The listing that follows must be retyped exactly, without its pictures.
:: SUPPLIED INFORMATION ::
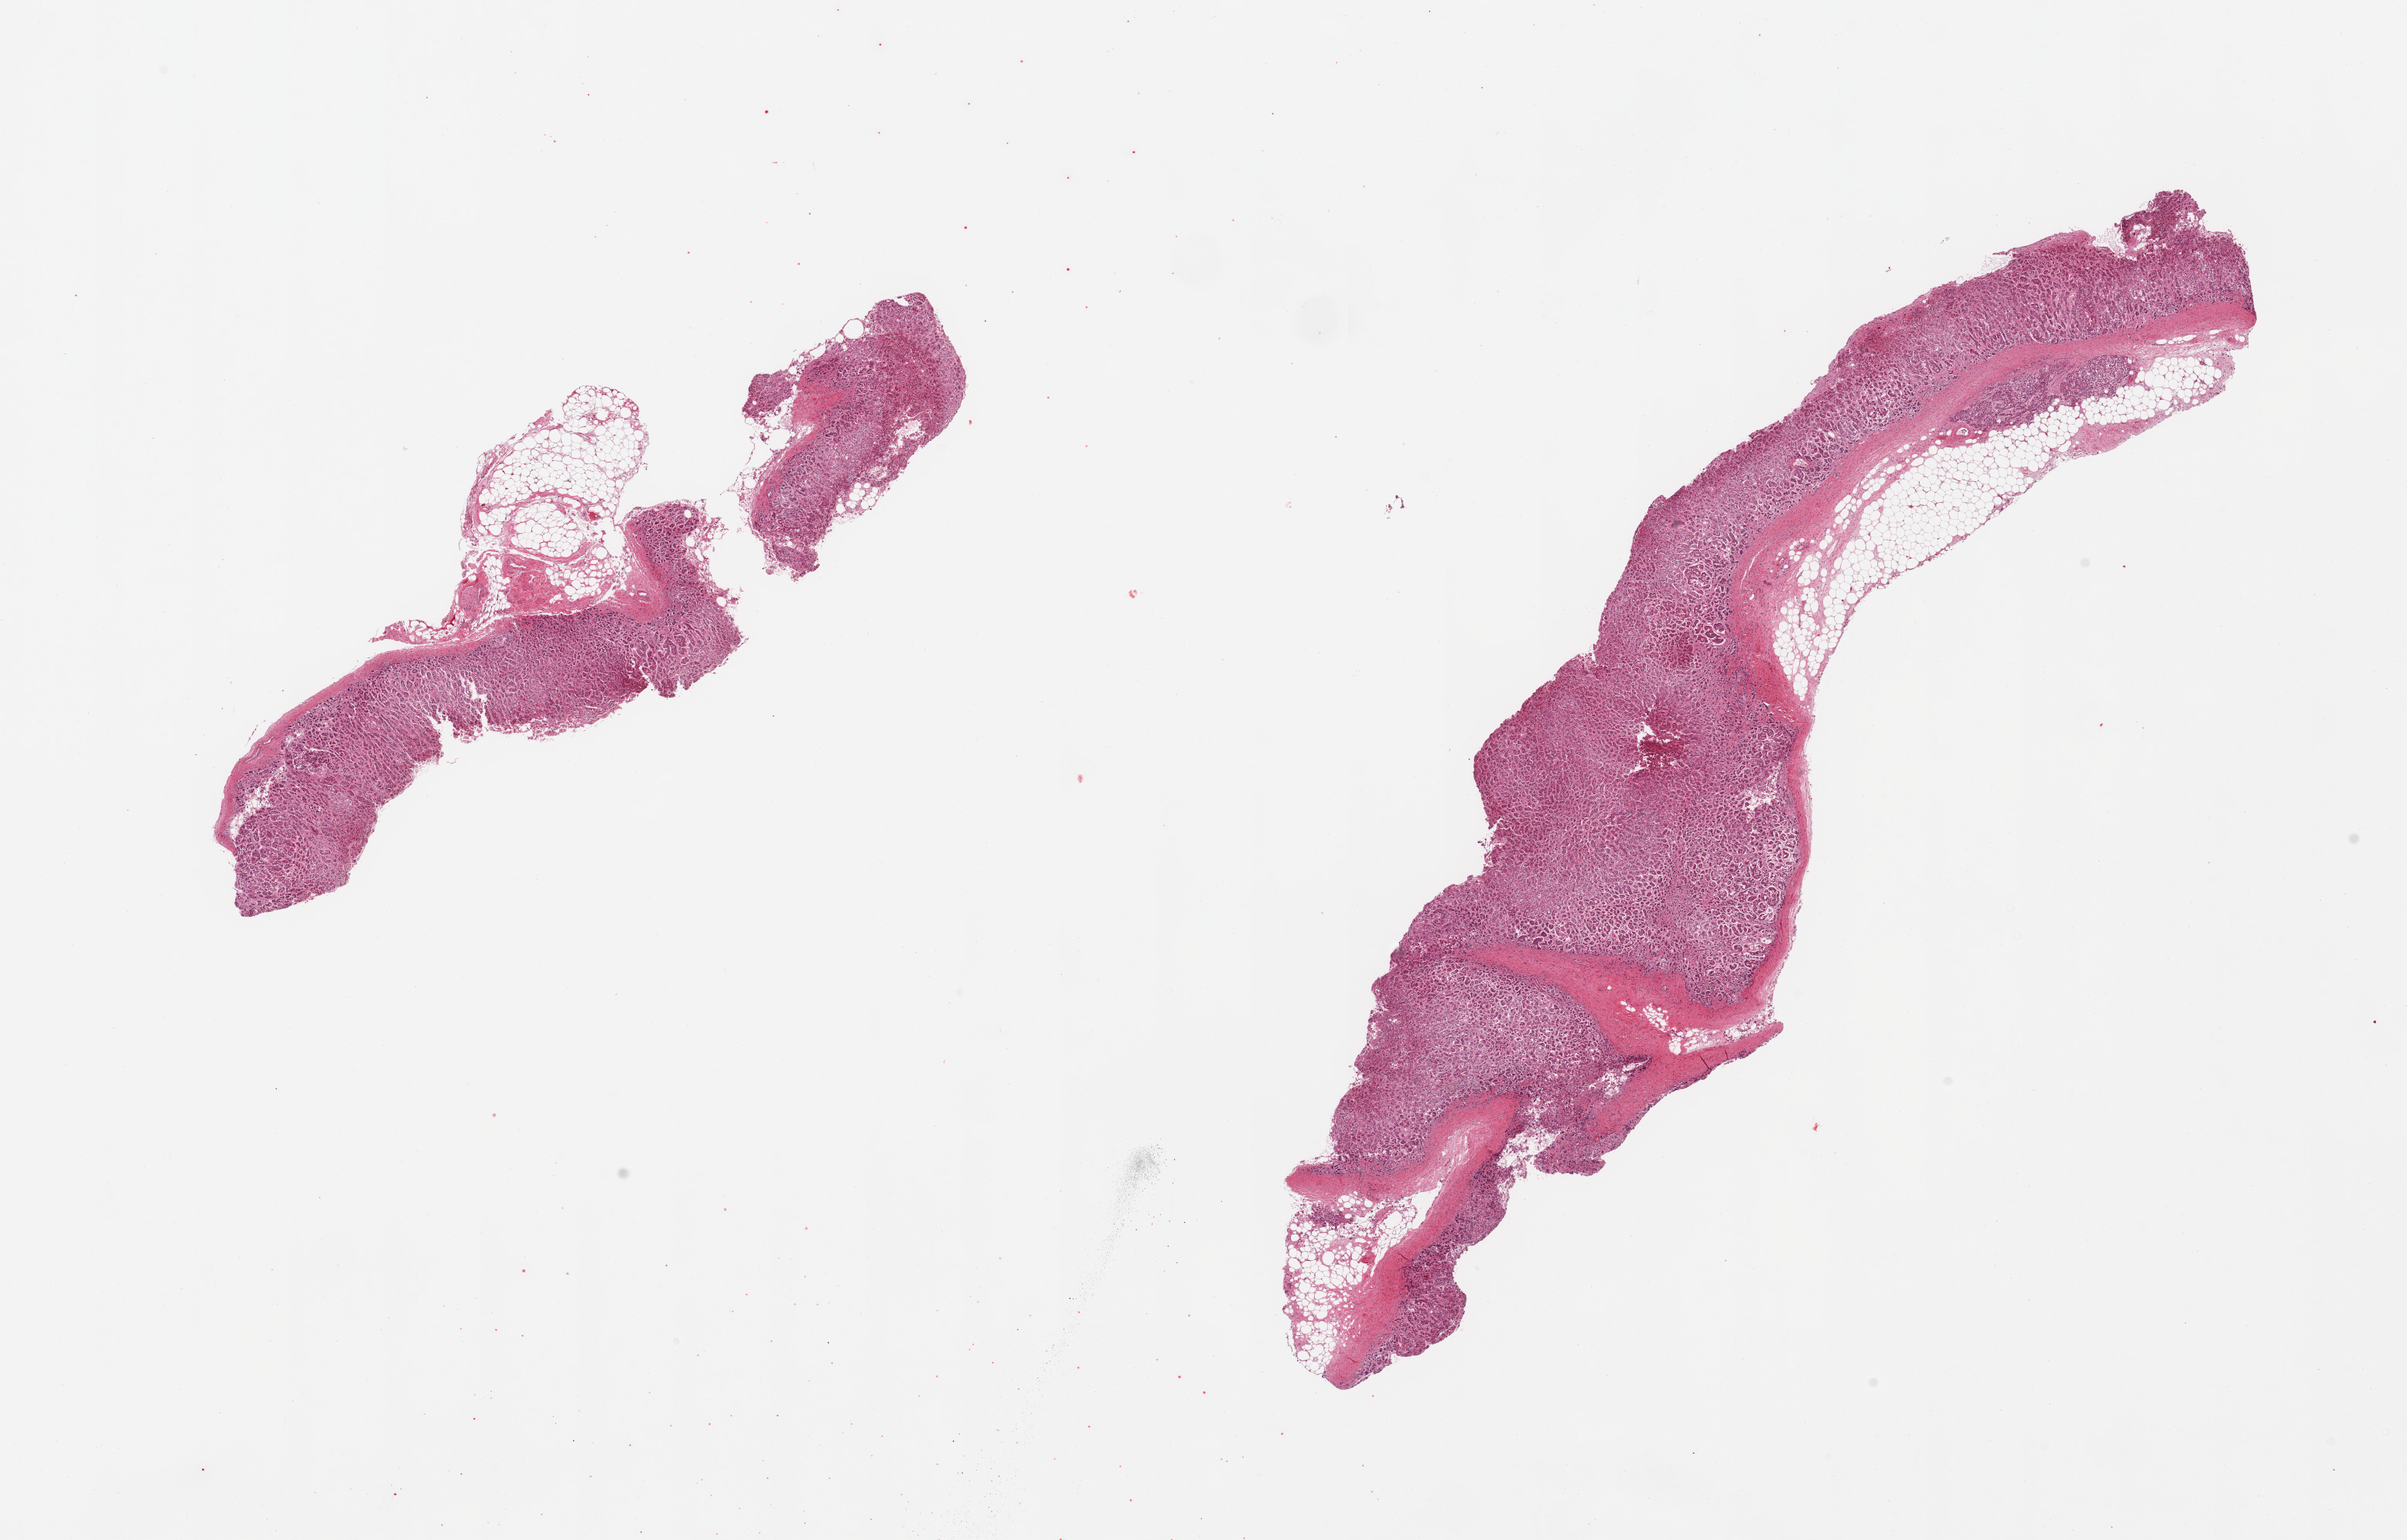
Digitized hematoxylin and eosin (H&E)-stained section, whole scanned area (about 24.6 x 15.7 mm) shown as a low-resolution overview; PAXgene-fixed, paraffin-embedded tissue; section of adrenal gland (target tissue); donor tissue sample. Female donor.
- reviewer comment on this tissue sample: 2 pieces; 25% external fat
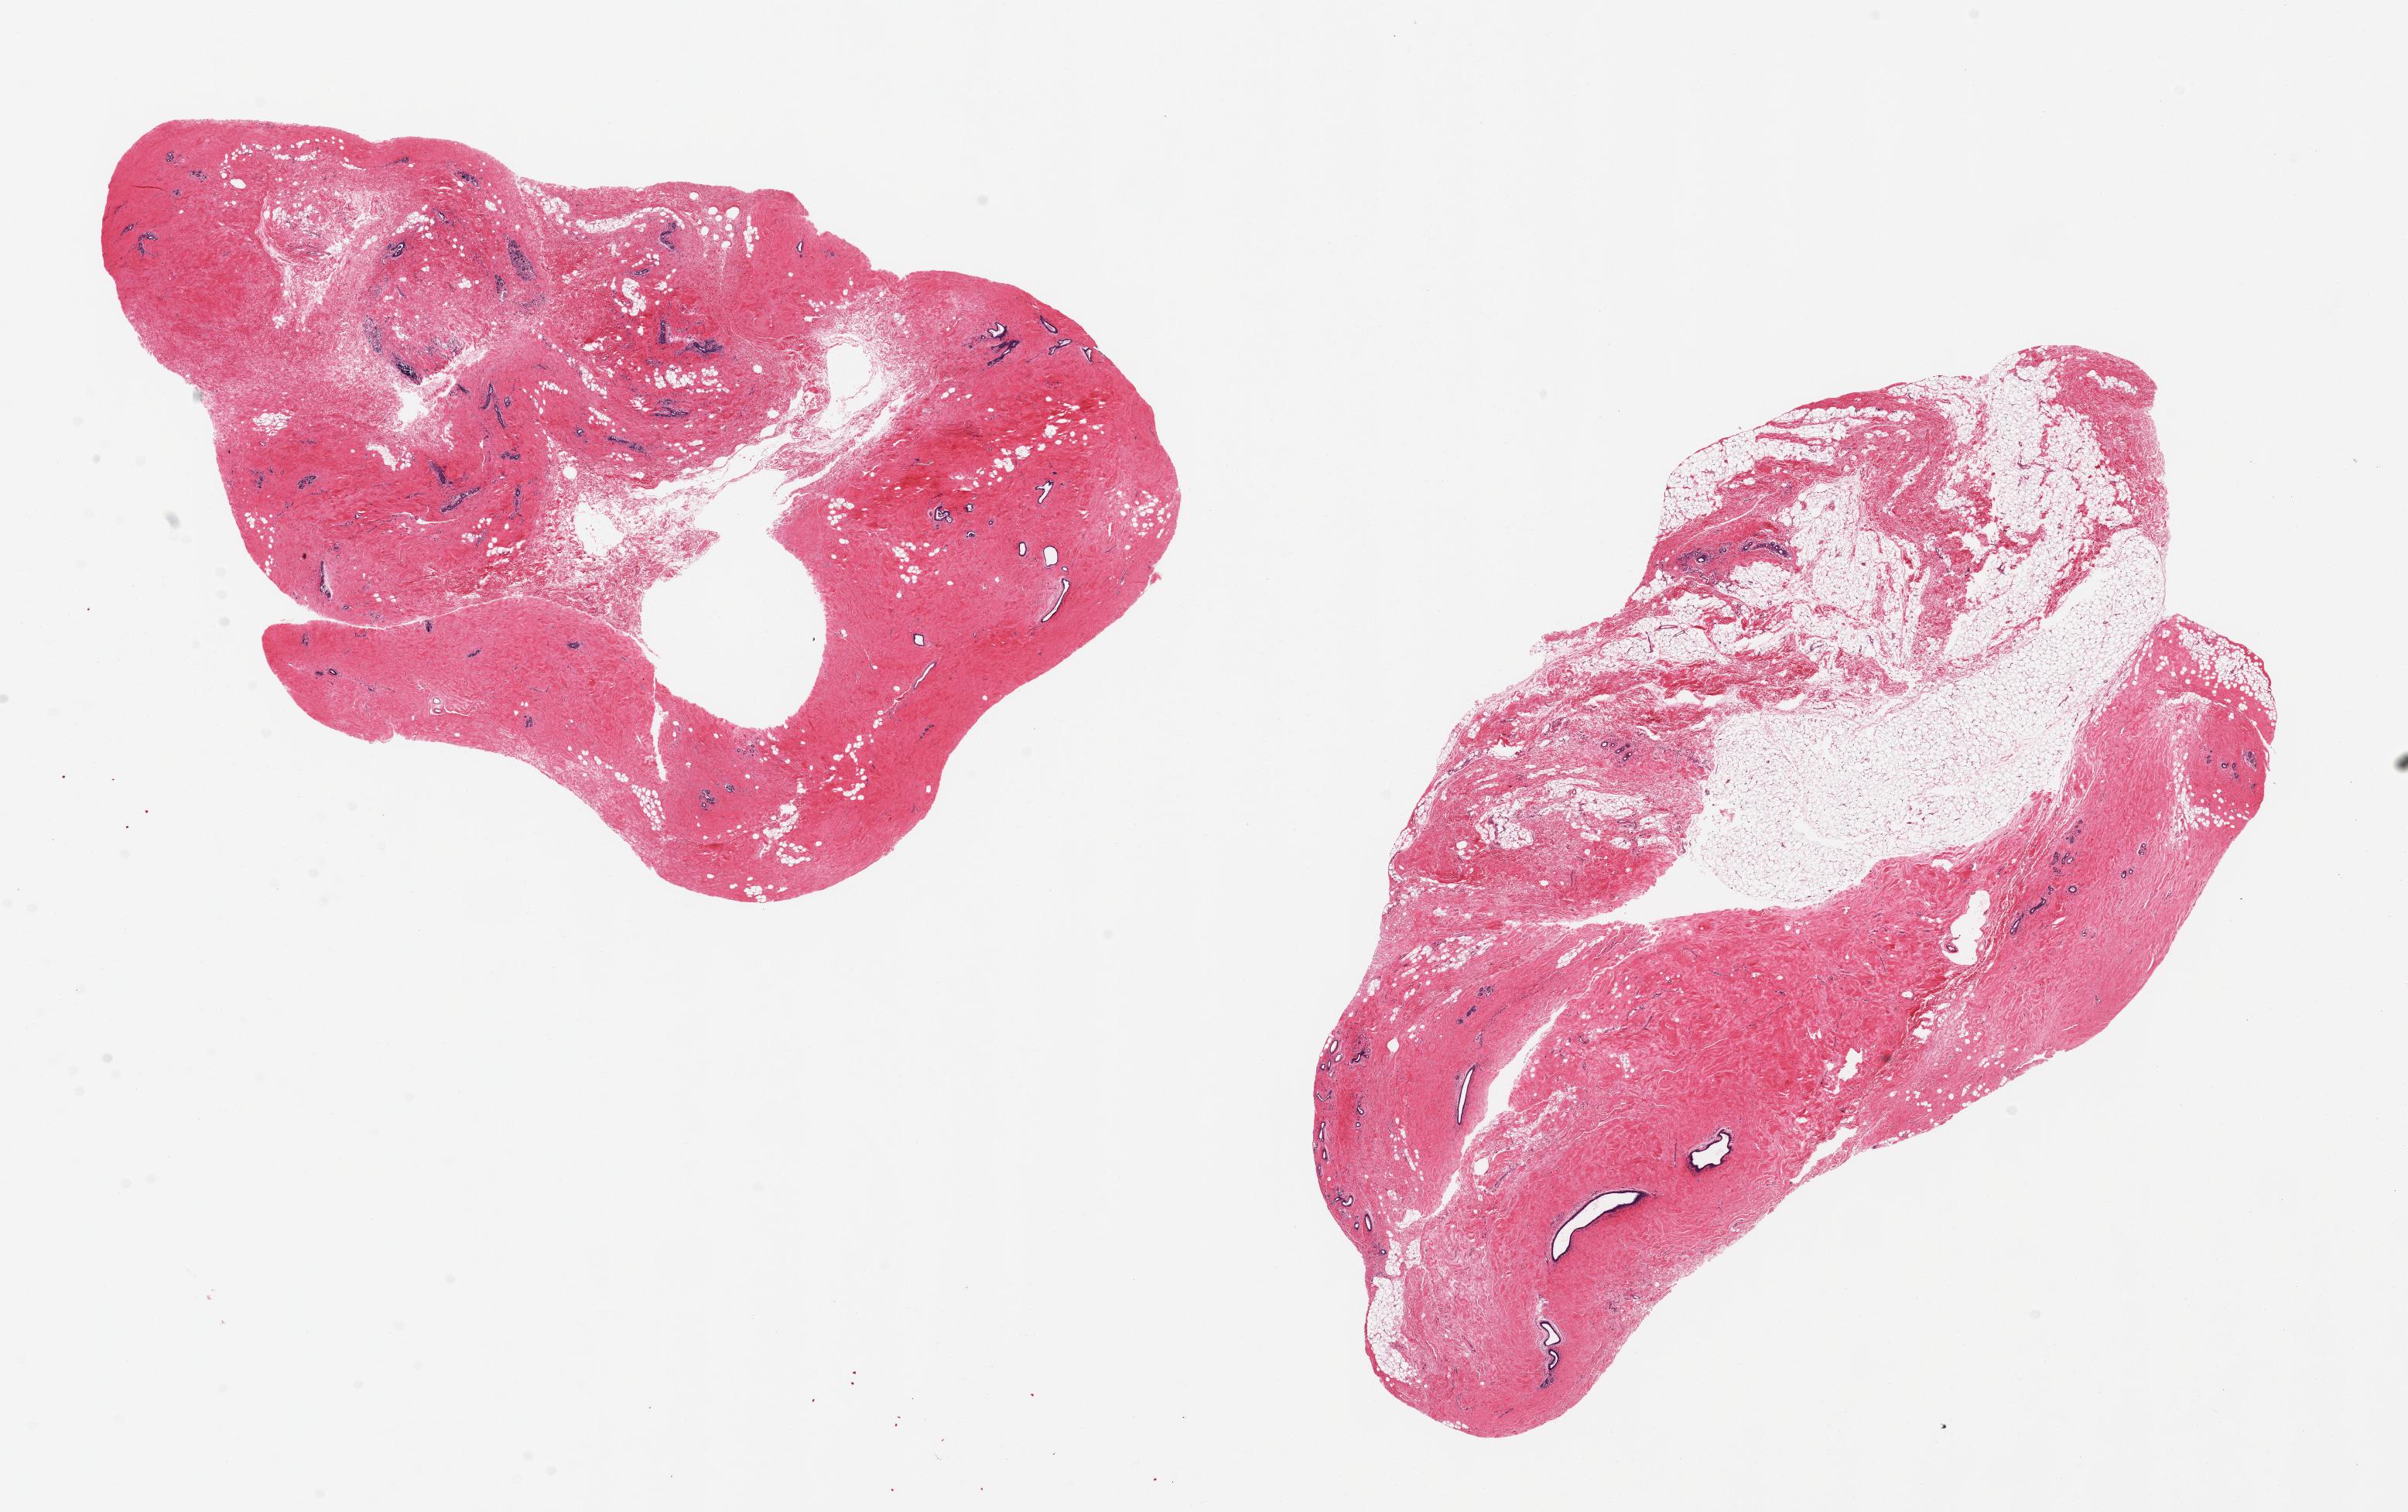
H&E whole-slide image, shown as a low-resolution overview of the whole scanned area (about 24.6 x 15.5 mm), PAXgene-fixed paraffin-embedded (PFPE) section, target tissue: breast, donor tissue sample.
• pathologist's review note for this sample: 2 pieces 13x6 & 10x7 mm; atrophic, fibrotic some residual lobules; ~25% adipose in 1 piece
:::
RESPONSE:
Digitized hematoxylin and eosin (H&E)-stained section, whole scanned area (about 24.6 x 15.7 mm) shown as a low-resolution overview; PAXgene-fixed, paraffin-embedded tissue; section of adrenal gland (target tissue); donor tissue sample. Female donor.
- reviewer comment on this tissue sample: 2 pieces; 25% external fat
H&E whole-slide image, shown as a low-resolution overview of the whole scanned area (about 24.6 x 15.5 mm), PAXgene-fixed paraffin-embedded (PFPE) section, target tissue: breast, donor tissue sample.
• pathologist's review note for this sample: 2 pieces 13x6 & 10x7 mm; atrophic, fibrotic some residual lobules; ~25% adipose in 1 piece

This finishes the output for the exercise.